Больше я не спрашивала, в конце концов, я знала, что он имел в виду не заботу об отце. Он имел в виду, что его сестра попусту расточает себя и свою жизнь. Он осуждал любую форму расточительства. Ему не давало покоя, что я продала свою виолончель и не добилась того, на что, по его мнению, была способна. И не только способна, как он без конца твердил, а скорее, благодаря этой моей способности прямо-таки обязана добиться. Однако он настолько же не терпел моей заботы о нем, насколько я не переносила его беспокойства обо мне. "Не для того мы покинули Щецин, чтобы…"
— Почему ты не уходишь, Кристина? Оставь меня одного. Смотри, сестры готовят ужин.
— Я еще немного посижу. Минутку. — Я крепко держала тонкую и холодную руку Ежи, даже когда он хотел ее у меня вырвать. Первый раз в нашей жизни я оказалась сильнее его.
— Ежи, они тебя здесь толком не кормят, я же вижу. Морят голодом. Как ты выглядишь!
— Уйди, пожалуйста. Уйди. Лучше сходи к отцу в лагерь, он боится темноты.

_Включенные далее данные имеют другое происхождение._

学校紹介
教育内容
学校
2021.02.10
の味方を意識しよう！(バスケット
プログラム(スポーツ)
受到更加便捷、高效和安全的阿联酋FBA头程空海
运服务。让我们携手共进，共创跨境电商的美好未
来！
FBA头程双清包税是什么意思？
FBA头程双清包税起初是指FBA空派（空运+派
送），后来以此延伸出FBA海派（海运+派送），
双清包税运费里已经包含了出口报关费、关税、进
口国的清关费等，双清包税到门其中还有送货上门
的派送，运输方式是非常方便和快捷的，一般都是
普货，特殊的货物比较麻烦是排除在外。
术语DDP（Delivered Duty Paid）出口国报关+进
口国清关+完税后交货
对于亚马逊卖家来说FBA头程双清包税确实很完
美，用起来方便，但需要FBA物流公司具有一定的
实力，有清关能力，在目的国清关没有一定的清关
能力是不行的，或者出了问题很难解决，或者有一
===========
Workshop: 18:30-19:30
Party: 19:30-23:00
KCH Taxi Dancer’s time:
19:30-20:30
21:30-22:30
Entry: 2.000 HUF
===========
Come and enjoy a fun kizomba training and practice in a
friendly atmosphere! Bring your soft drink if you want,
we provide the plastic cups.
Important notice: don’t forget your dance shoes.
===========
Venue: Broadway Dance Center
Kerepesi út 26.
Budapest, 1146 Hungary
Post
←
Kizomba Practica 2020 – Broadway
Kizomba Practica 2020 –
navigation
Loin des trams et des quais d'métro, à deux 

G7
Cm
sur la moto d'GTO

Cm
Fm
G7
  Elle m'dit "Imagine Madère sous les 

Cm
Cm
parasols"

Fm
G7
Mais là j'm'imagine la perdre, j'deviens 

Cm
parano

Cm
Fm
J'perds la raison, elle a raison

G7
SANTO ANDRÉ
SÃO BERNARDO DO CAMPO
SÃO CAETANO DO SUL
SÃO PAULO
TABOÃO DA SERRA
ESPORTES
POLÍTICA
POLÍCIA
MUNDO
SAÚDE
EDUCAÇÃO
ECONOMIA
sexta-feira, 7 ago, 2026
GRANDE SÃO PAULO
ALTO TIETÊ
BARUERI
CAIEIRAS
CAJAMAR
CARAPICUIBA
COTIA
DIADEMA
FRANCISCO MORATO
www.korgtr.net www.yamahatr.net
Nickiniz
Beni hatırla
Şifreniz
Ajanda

— Я знаю, но ведь осенью всегда темно. Если бы я не оставляла его одного, то зимой вообще не могла бы навещать тебя, — сказала я, стараясь, чтобы голос у меня звучал не угрожающе и не умоляюще, и ощутила глубокий страх оттого, что оставляю Ежи здесь, в больнице, на произвол сестер, дня и ночи, и капельницы, которую ему поставили в начале недели; страх перед дорогой домой в темноте, перед двухэтажным автобусом с неоновым освещением, дорогой домой, в лагерь, ибо никакого другого пристанища у нас больше не было. Даже если наш дом, скорее всего целый и невредимый, стоял на своем месте, совершенно равнодушный к нашему отсутствию. Теперь его отделяли от нас бесчисленные километры и две границы на Востоке, на другом берегу Одера. Дом был недосягаем. Я обязана была ему это сказать, чтобы он вспомнил, и при этом немножко поплакать.
Ежи вздохнул.
— Почему ты всегда так громко вздыхаешь? — спросила я: я не хотела слышать, как он вздыхает.
Ежи опять вздохнул.
— Прошу тебя, не надо. — Я крепко держала его за руку.
— Я не вздыхал, я стонал. Не зря же я здесь. Когда стонешь, легче дышать. — Ежи рассмеялся. — Что это такое? — Он испуганно посмотрел на наши руки, изо всех сил отдернул свою руку, а я раскрыла свою. В ней лежали его состриженные ногти. Желтые полумесяцы. Я кивнула ему и надела шубу. За многие годы, пока ее носила сначала моя мать, потом я, блеск меха потускнел. На постели у Ежи остались черные волоски. Одной рукой я собрала их с одеяла в комок, другой опять сжала пальцы Ежи.